§ **Task item**:
The required answer is the data below, restated word for word with images omitted.

##### Data provided #####

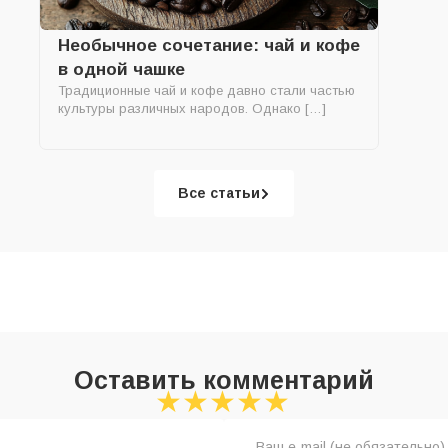
Необычное сочетание: чай и кофе
в одной чашке
Традиционные чай и кофе давно стали частью
культуры различных народов. Однако […]
Все статьи
Оставить комментарий
★
★
★
★
★
★
★
★
★
★
★
★
★
★
★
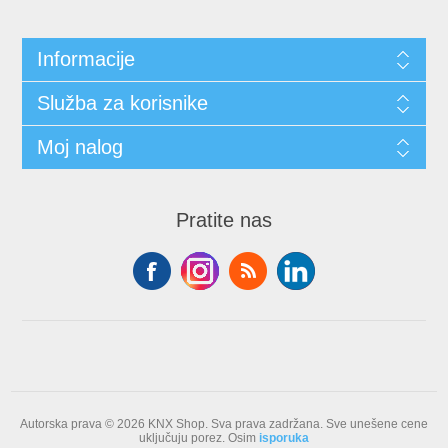
Informacije
Služba za korisnike
Moj nalog
Pratite nas
Autorska prava © 2026 KNX Shop. Sva prava zadržana.
Sve unešene cene
uključuju porez. Osim
isporuka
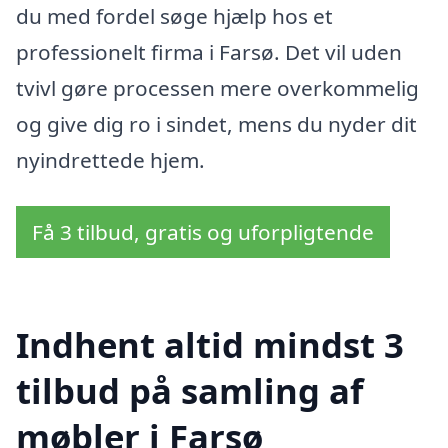
du med fordel søge hjælp hos et
professionelt firma i Farsø. Det vil uden
tvivl gøre processen mere overkommelig
og give dig ro i sindet, mens du nyder dit
nyindrettede hjem.
Få 3 tilbud, gratis og uforpligtende
Indhent altid mindst 3
tilbud på samling af
møbler i Farsø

#####

§ **Result for this exercise**:
Необычное сочетание: чай и кофе
в одной чашке
Традиционные чай и кофе давно стали частью
культуры различных народов. Однако […]
Все статьи
Оставить комментарий
★
★
★
★
★
★
★
★
★
★
★
★
★
★
★
Informacije
Služba za korisnike
Moj nalog
Pratite nas
Autorska prava © 2026 KNX Shop. Sva prava zadržana.
Sve unešene cene
uključuju porez. Osim
isporuka
du med fordel søge hjælp hos et
professionelt firma i Farsø. Det vil uden
tvivl gøre processen mere overkommelig
og give dig ro i sindet, mens du nyder dit
nyindrettede hjem.
Få 3 tilbud, gratis og uforpligtende
Indhent altid mindst 3
tilbud på samling af
møbler i Farsø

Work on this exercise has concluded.